[[ Extracted information open ]]

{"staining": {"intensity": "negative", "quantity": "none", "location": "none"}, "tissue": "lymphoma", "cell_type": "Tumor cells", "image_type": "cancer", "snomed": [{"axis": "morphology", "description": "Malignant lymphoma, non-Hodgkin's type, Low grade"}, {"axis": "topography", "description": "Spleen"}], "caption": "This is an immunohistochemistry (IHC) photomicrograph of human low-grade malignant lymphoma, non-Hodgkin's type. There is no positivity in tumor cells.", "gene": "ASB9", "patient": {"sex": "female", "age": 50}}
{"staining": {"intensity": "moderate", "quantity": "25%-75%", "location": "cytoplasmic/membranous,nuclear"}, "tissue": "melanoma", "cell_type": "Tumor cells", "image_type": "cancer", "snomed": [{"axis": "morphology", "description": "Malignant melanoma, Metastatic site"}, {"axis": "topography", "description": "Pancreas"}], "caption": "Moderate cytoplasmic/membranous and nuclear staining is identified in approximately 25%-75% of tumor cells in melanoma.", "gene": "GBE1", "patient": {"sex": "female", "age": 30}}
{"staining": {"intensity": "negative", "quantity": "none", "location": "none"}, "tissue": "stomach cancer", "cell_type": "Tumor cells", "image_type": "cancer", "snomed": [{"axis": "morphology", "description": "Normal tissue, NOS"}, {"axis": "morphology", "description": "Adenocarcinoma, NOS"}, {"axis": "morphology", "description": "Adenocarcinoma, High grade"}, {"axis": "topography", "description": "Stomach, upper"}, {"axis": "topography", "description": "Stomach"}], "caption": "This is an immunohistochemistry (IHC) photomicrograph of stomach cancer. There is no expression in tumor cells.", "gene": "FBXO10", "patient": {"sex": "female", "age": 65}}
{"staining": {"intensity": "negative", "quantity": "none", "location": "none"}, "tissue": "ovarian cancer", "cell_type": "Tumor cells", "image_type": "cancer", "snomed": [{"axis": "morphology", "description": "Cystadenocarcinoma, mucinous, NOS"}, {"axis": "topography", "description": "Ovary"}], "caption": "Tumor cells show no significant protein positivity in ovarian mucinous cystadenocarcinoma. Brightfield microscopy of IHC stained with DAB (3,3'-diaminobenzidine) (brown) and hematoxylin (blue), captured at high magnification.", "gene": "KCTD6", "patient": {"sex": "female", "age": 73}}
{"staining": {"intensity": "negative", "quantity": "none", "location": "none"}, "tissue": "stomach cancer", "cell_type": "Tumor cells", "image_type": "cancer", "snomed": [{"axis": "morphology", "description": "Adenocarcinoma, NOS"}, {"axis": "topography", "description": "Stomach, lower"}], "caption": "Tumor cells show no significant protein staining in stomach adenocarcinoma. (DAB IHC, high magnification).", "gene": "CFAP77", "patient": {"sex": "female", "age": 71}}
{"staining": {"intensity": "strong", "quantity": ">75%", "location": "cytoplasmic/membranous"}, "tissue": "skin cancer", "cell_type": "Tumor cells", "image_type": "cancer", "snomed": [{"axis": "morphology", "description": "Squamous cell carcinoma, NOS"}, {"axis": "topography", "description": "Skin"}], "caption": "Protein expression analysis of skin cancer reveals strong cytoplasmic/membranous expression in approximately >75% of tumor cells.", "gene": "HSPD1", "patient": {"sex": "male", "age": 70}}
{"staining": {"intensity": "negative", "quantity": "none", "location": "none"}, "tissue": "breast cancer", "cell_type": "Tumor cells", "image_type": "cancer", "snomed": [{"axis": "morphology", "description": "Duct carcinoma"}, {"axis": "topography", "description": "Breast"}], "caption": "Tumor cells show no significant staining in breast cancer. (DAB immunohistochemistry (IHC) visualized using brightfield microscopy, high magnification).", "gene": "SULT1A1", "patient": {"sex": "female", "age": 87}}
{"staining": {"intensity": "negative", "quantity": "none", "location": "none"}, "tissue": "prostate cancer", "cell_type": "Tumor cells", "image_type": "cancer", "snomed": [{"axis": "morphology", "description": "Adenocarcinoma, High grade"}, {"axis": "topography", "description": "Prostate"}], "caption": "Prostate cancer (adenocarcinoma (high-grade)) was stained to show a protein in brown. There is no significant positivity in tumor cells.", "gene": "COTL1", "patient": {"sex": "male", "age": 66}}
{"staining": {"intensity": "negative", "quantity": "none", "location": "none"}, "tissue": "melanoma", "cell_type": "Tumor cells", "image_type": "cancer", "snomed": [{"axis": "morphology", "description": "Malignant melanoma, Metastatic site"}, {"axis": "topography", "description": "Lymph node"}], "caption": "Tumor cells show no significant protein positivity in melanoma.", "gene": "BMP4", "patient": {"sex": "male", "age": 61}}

[[ Extracted information closed ]]

- _Exercise description_
Exact copies of the lines from the one with "cancer (adenocarcinoma (high-grade))" through the final line of the listing should be returned, and no other lines.

- _Solved problem_
{"staining": {"intensity": "negative", "quantity": "none", "location": "none"}, "tissue": "prostate cancer", "cell_type": "Tumor cells", "image_type": "cancer", "snomed": [{"axis": "morphology", "description": "Adenocarcinoma, High grade"}, {"axis": "topography", "description": "Prostate"}], "caption": "Prostate cancer (adenocarcinoma (high-grade)) was stained to show a protein in brown. There is no significant positivity in tumor cells.", "gene": "COTL1", "patient": {"sex": "male", "age": 66}}
{"staining": {"intensity": "negative", "quantity": "none", "location": "none"}, "tissue": "melanoma", "cell_type": "Tumor cells", "image_type": "cancer", "snomed": [{"axis": "morphology", "description": "Malignant melanoma, Metastatic site"}, {"axis": "topography", "description": "Lymph node"}], "caption": "Tumor cells show no significant protein positivity in melanoma.", "gene": "BMP4", "patient": {"sex": "male", "age": 61}}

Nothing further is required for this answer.